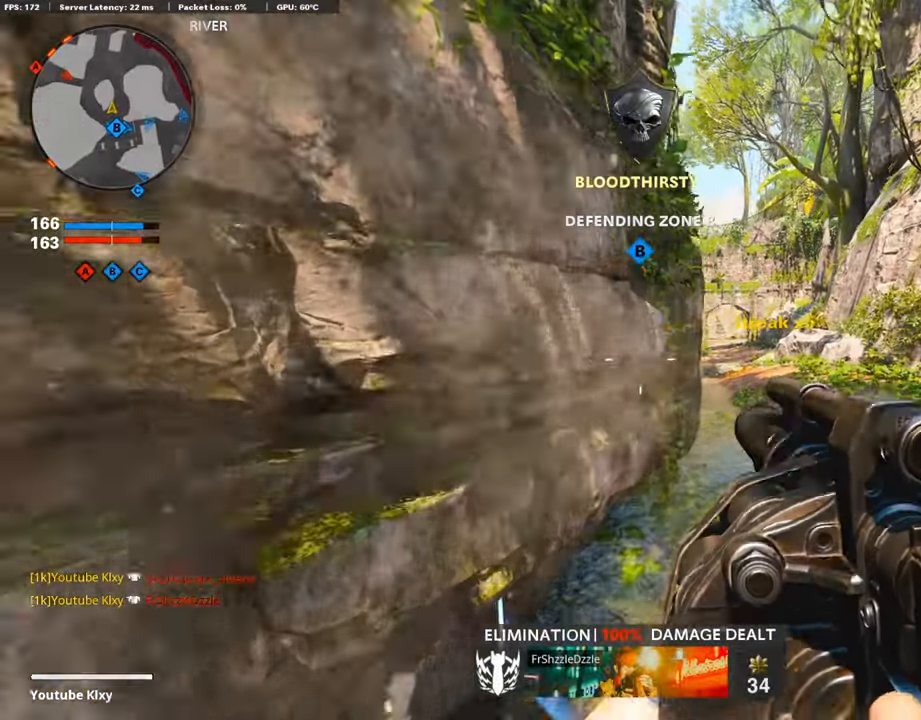
{"buttons": [], "left_stick": "up-right", "right_stick": "left", "events": [[252, "right_stick", "left"], [403, "L3", "up"]]}
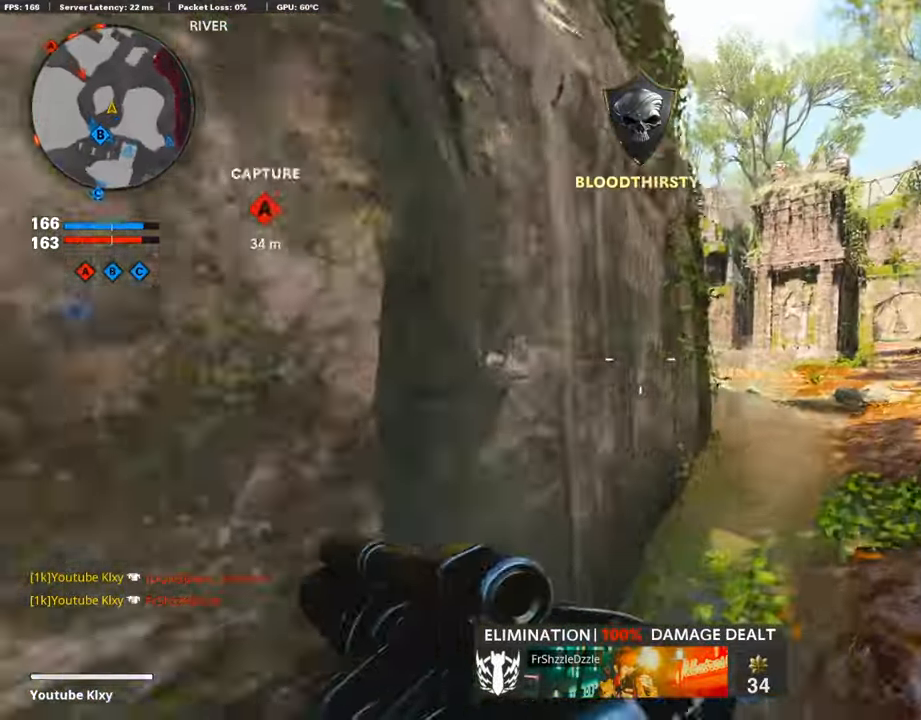
{"buttons": ["R3"], "left_stick": "up-right", "right_stick": "left", "events": [[135, "right_stick", "center"], [353, "R3", "down"], [420, "right_stick", "left"]]}
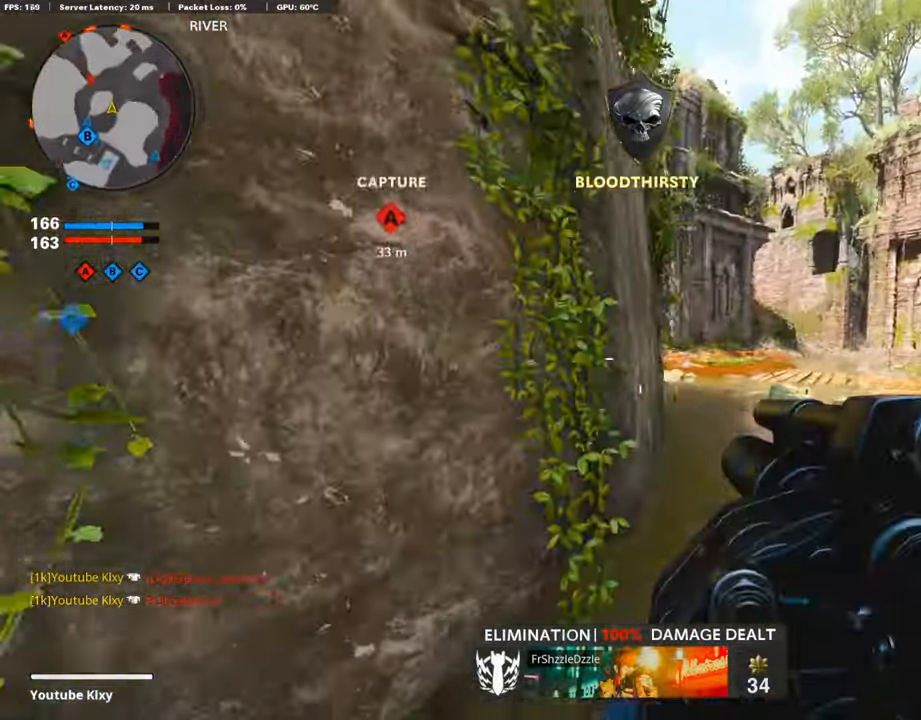
{"buttons": ["L3"], "left_stick": "up-right", "right_stick": "center", "events": [[50, "R3", "up"], [184, "right_stick", "center"], [235, "L3", "down"], [369, "right_stick", "right"], [420, "right_stick", "center"]]}
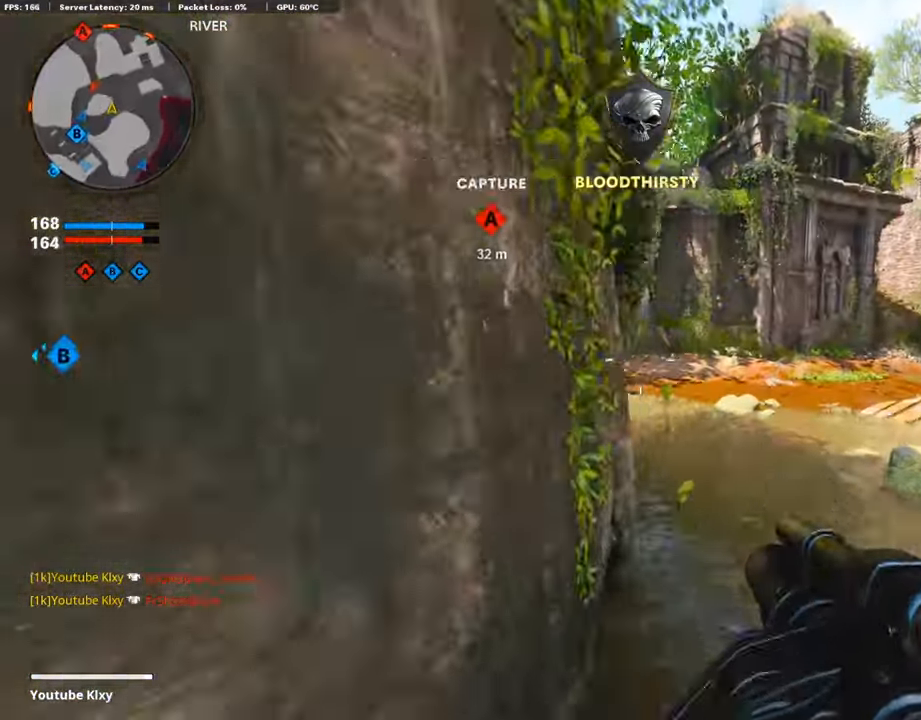
{"buttons": [], "left_stick": "up-right", "right_stick": "left", "events": [[134, "right_stick", "left"], [269, "R3", "down"], [386, "L3", "up"], [437, "R3", "up"]]}
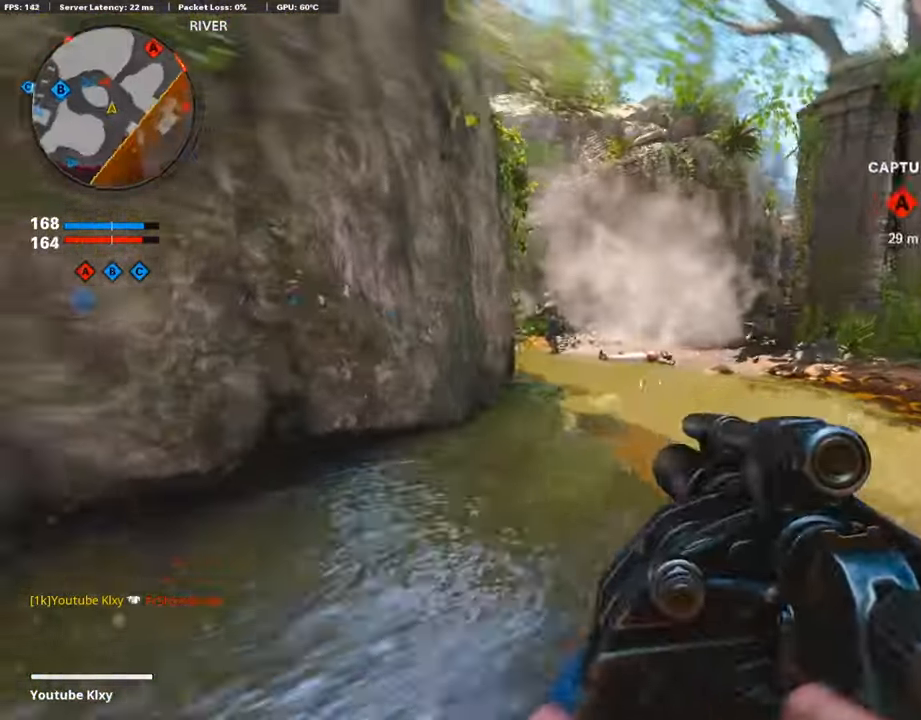
{"buttons": ["L3"], "left_stick": "up", "right_stick": "right", "events": [[67, "R1", "down"], [67, "right_stick", "center"], [235, "R1", "up"], [235, "right_stick", "right"], [353, "L3", "down"], [403, "left_stick", "up"]]}
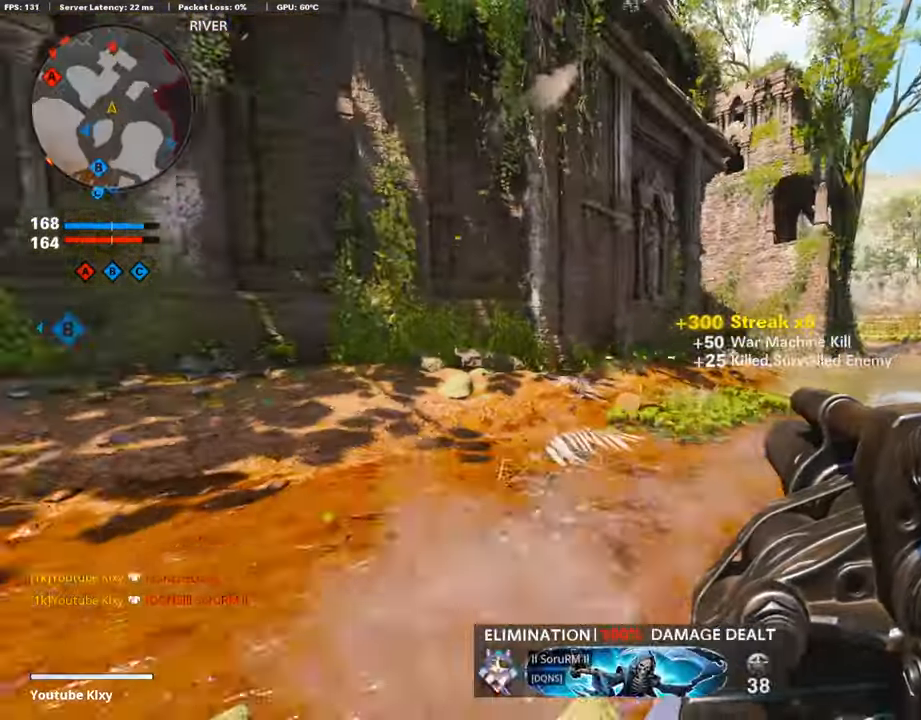
{"buttons": [], "left_stick": "up", "right_stick": "right", "events": [[17, "right_stick", "center"], [370, "right_stick", "right"], [403, "L3", "up"]]}
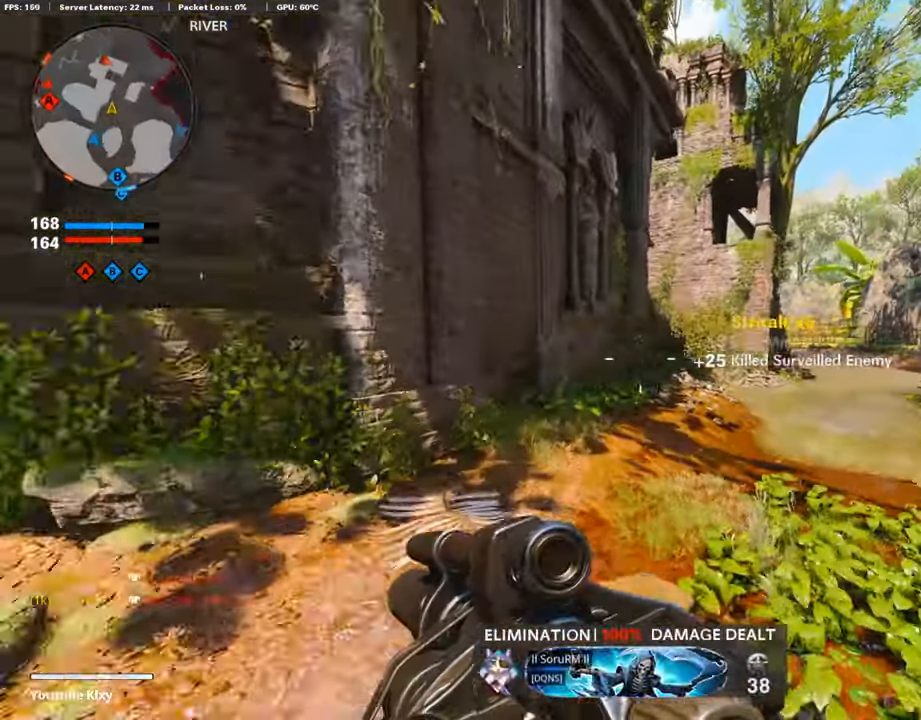
{"buttons": ["L1"], "left_stick": "up", "right_stick": "up", "events": [[219, "right_stick", "up"], [421, "L1", "down"]]}
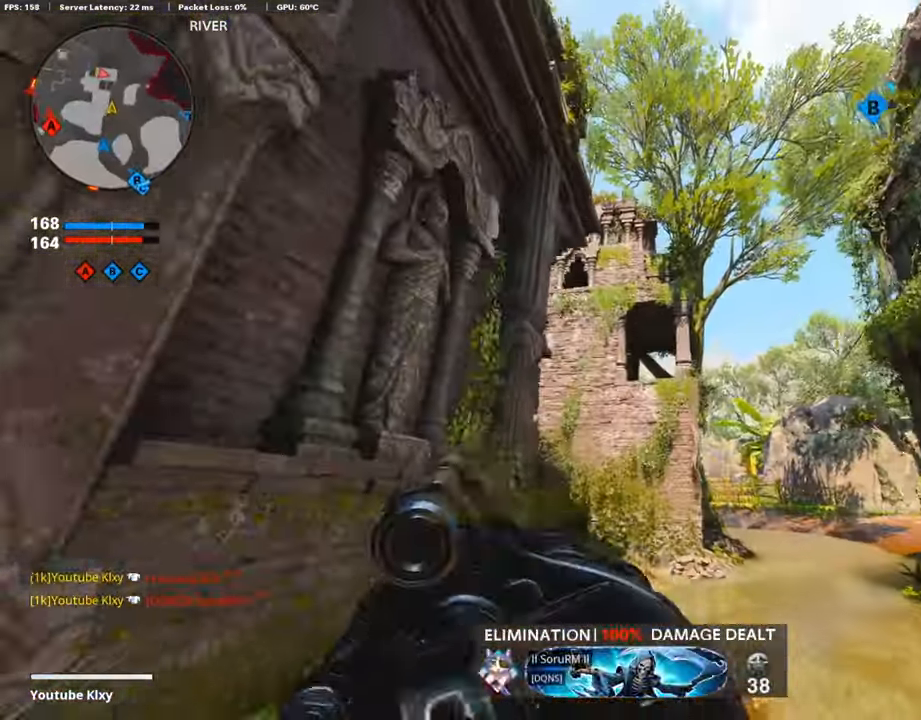
{"buttons": ["L3"], "left_stick": "up", "right_stick": "down", "events": [[285, "R1", "down"], [319, "L1", "up"], [319, "right_stick", "center"], [386, "L3", "down"], [403, "R1", "up"], [470, "right_stick", "down"]]}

__WHAT IS EXPECTED__
Return all records exactly; no pictures.

__ANSWER TO THIS PROBLEM__
{"buttons": [], "left_stick": "up-right", "right_stick": "left", "events": [[252, "right_stick", "left"], [403, "L3", "up"]]}
{"buttons": ["R3"], "left_stick": "up-right", "right_stick": "left", "events": [[135, "right_stick", "center"], [353, "R3", "down"], [420, "right_stick", "left"]]}
{"buttons": ["L3"], "left_stick": "up-right", "right_stick": "center", "events": [[50, "R3", "up"], [184, "right_stick", "center"], [235, "L3", "down"], [369, "right_stick", "right"], [420, "right_stick", "center"]]}
{"buttons": [], "left_stick": "up-right", "right_stick": "left", "events": [[134, "right_stick", "left"], [269, "R3", "down"], [386, "L3", "up"], [437, "R3", "up"]]}
{"buttons": ["L3"], "left_stick": "up", "right_stick": "right", "events": [[67, "R1", "down"], [67, "right_stick", "center"], [235, "R1", "up"], [235, "right_stick", "right"], [353, "L3", "down"], [403, "left_stick", "up"]]}
{"buttons": [], "left_stick": "up", "right_stick": "right", "events": [[17, "right_stick", "center"], [370, "right_stick", "right"], [403, "L3", "up"]]}
{"buttons": ["L1"], "left_stick": "up", "right_stick": "up", "events": [[219, "right_stick", "up"], [421, "L1", "down"]]}
{"buttons": ["L3"], "left_stick": "up", "right_stick": "down", "events": [[285, "R1", "down"], [319, "L1", "up"], [319, "right_stick", "center"], [386, "L3", "down"], [403, "R1", "up"], [470, "right_stick", "down"]]}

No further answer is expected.